Put the lines from the first one through the line containing "anticipación a cualquier" into a numbered list, leaving out any blank lines.

.....

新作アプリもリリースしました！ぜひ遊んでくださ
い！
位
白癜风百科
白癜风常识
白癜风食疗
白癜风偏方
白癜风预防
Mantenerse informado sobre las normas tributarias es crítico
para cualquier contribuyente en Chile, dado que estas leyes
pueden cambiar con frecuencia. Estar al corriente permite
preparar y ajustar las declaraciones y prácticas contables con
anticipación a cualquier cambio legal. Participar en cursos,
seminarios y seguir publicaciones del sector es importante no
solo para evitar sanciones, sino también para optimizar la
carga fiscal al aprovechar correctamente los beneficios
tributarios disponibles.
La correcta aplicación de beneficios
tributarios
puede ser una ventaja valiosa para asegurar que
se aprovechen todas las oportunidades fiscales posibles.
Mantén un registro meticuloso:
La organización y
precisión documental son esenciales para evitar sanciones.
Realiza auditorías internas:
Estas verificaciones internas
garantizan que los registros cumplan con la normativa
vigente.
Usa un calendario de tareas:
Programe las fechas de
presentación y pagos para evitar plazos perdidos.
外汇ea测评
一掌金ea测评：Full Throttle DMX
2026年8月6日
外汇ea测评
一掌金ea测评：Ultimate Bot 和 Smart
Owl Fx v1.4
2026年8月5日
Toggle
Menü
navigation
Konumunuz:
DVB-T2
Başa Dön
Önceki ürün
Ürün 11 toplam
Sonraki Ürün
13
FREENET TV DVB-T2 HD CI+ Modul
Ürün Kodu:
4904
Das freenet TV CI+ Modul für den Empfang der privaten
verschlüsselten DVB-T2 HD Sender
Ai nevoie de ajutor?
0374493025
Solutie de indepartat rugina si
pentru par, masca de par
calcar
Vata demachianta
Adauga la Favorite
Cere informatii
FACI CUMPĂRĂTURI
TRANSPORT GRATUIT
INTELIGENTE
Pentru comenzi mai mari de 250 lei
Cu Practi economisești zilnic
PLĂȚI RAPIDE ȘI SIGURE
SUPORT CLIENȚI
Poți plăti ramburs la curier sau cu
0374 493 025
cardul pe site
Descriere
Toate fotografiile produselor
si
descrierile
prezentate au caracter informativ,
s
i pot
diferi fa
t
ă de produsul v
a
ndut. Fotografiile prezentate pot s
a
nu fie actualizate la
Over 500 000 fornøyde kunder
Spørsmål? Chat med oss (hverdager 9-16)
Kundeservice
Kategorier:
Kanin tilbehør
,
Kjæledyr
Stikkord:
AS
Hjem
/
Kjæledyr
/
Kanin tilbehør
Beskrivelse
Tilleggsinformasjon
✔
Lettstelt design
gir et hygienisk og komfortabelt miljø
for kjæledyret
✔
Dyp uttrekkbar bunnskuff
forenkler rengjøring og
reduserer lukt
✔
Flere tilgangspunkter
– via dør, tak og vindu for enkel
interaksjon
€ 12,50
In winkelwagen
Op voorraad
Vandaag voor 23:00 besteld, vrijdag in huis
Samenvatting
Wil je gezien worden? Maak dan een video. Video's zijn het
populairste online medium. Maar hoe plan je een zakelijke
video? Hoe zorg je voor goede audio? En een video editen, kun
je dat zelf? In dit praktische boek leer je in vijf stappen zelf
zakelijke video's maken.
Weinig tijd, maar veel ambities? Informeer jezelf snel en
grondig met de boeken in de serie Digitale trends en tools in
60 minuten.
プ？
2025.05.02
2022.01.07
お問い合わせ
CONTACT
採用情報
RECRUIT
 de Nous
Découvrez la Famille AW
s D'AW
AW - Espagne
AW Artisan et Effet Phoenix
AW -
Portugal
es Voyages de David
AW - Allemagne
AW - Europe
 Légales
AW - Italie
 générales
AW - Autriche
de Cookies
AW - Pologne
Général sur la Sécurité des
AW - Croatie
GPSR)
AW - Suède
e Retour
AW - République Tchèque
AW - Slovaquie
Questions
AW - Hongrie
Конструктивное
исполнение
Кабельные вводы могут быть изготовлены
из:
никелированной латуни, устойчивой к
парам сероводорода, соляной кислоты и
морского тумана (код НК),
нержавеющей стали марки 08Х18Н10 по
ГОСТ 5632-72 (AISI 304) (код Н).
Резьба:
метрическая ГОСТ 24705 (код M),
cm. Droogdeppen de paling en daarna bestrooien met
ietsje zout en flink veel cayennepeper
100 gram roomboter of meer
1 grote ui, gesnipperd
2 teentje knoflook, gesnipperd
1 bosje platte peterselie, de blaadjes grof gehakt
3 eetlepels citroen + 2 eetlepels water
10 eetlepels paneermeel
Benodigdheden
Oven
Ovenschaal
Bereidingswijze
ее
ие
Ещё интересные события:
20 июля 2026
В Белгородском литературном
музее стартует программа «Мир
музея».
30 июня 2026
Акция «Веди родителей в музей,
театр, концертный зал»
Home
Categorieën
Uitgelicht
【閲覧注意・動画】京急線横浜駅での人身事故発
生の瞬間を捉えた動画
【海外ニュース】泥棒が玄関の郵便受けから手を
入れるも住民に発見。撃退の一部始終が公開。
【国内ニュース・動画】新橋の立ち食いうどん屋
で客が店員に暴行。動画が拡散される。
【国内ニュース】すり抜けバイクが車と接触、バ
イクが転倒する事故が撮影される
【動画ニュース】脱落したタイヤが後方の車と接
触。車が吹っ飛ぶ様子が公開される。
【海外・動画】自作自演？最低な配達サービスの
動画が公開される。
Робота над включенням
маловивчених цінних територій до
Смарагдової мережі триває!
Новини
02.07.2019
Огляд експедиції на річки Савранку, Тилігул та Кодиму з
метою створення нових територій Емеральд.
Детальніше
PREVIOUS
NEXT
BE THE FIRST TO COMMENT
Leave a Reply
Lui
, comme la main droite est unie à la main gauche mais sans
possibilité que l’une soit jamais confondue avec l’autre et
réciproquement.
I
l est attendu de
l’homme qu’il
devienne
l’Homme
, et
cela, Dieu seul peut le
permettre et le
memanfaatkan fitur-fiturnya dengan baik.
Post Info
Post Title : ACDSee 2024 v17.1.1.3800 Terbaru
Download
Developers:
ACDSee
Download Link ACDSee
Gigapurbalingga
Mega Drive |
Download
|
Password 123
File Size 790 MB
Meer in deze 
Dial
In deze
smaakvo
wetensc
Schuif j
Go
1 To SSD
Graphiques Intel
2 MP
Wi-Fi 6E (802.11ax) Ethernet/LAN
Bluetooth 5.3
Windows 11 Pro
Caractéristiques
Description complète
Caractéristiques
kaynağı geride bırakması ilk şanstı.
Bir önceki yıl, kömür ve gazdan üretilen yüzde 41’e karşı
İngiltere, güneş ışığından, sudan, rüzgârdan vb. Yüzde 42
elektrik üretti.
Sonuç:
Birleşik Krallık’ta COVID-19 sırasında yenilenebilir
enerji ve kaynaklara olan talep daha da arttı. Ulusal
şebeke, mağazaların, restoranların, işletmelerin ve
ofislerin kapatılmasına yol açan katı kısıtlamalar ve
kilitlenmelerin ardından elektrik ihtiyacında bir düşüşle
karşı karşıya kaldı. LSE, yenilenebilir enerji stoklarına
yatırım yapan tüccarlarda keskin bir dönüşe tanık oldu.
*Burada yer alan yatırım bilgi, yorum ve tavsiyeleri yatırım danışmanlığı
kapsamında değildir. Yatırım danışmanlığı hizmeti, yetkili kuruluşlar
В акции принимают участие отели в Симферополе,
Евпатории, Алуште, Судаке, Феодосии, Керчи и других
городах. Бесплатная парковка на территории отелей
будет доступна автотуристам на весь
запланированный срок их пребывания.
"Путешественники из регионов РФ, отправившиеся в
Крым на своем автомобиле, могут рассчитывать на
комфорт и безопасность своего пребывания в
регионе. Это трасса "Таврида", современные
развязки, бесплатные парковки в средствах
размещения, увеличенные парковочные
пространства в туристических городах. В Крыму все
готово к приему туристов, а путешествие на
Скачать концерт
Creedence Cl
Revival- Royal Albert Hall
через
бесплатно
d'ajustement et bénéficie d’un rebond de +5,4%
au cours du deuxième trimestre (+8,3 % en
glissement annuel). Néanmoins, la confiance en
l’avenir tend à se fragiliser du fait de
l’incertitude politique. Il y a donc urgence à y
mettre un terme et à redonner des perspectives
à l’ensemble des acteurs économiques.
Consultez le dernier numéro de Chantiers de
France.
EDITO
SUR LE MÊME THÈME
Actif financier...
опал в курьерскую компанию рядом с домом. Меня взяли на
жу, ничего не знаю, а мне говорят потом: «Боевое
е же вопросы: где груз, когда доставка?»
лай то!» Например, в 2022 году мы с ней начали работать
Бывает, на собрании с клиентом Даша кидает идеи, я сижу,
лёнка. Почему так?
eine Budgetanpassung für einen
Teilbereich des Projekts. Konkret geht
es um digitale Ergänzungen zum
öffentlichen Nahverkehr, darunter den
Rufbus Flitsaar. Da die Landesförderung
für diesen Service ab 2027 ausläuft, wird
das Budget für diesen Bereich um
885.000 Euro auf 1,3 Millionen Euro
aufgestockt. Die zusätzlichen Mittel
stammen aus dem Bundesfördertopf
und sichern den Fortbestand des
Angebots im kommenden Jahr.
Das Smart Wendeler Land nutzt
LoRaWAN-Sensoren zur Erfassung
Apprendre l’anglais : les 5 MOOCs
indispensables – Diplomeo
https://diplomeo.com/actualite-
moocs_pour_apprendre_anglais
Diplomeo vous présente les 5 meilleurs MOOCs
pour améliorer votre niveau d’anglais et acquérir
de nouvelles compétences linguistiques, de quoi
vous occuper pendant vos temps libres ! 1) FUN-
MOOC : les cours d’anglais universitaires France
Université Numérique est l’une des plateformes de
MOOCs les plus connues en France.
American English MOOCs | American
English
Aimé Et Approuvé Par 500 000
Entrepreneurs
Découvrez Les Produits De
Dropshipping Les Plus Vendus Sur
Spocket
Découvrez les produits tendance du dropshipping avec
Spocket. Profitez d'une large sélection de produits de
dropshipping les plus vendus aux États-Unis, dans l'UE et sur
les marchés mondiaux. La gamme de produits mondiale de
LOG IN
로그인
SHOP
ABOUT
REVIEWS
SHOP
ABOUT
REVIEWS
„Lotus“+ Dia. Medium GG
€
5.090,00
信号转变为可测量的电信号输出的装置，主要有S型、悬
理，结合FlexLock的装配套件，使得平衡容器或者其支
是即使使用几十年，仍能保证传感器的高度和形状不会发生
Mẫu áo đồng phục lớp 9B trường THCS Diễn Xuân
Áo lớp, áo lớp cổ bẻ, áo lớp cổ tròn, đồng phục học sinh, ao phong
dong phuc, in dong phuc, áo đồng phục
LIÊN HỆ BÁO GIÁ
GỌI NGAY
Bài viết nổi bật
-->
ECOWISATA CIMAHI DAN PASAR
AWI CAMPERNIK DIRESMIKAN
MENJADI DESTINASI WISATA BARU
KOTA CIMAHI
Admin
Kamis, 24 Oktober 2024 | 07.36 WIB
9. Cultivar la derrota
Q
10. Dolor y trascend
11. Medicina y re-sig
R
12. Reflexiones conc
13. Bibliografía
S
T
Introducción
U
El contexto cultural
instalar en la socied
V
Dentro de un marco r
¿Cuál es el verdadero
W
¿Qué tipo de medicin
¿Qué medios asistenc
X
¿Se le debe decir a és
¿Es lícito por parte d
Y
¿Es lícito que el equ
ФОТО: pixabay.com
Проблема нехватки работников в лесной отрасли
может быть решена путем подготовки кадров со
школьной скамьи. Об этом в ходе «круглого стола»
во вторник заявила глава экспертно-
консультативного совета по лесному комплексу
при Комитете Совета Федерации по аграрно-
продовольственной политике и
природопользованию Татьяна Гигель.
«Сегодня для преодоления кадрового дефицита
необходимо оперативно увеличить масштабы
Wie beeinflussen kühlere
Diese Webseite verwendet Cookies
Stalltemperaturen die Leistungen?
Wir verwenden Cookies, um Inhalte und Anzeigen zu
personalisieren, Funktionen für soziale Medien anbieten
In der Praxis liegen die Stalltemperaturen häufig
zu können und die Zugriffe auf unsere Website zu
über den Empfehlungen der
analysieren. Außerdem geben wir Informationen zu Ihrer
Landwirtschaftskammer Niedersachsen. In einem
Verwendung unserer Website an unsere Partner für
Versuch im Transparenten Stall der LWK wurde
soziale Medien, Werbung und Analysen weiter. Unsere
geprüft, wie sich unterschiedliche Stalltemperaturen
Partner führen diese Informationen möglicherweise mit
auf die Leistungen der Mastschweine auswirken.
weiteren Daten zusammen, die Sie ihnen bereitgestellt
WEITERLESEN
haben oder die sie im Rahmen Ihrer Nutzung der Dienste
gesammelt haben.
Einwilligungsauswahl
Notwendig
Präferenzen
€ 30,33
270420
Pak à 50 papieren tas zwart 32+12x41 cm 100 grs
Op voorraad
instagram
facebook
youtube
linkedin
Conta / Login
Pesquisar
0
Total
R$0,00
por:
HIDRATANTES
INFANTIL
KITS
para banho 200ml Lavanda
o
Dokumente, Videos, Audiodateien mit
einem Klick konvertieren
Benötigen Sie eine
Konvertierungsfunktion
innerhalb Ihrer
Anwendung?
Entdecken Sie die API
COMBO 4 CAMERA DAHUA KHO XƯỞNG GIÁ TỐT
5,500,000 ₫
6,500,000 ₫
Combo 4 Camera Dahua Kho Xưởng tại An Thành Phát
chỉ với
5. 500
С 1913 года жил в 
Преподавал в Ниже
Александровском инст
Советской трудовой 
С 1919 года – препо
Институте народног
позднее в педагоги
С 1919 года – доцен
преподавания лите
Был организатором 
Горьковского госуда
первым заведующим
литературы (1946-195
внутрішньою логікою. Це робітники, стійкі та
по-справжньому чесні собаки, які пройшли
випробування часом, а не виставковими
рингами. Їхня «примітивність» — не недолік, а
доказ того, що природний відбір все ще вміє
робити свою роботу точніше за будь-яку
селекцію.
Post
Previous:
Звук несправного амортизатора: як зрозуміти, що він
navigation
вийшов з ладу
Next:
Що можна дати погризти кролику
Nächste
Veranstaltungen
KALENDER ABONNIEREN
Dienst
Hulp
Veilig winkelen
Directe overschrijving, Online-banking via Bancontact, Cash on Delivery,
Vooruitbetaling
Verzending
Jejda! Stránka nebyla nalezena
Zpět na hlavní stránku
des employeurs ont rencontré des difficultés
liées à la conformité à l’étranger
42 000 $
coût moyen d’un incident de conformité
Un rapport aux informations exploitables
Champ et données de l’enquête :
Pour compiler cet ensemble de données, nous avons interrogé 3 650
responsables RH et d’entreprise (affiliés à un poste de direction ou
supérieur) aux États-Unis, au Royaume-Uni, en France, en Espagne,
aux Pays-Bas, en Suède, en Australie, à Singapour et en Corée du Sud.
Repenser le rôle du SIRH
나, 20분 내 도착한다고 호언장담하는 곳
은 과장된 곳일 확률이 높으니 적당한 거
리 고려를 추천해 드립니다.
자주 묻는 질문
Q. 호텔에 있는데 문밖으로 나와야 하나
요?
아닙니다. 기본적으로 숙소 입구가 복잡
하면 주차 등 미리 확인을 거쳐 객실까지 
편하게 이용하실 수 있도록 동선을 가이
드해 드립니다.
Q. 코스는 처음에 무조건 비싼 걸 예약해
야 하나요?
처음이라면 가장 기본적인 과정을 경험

.....

■ Result:
1. 新作アプリもリリースしました！ぜひ遊んでくださ
2. い！
3. 位
4. 白癜风百科
5. 白癜风常识
6. 白癜风食疗
7. 白癜风偏方
8. 白癜风预防
9. Mantenerse informado sobre las normas tributarias es crítico
10. para cualquier contribuyente en Chile, dado que estas leyes
11. pueden cambiar con frecuencia. Estar al corriente permite
12. preparar y ajustar las declaraciones y prácticas contables con
13. anticipación a cualquier cambio legal. Participar en cursos,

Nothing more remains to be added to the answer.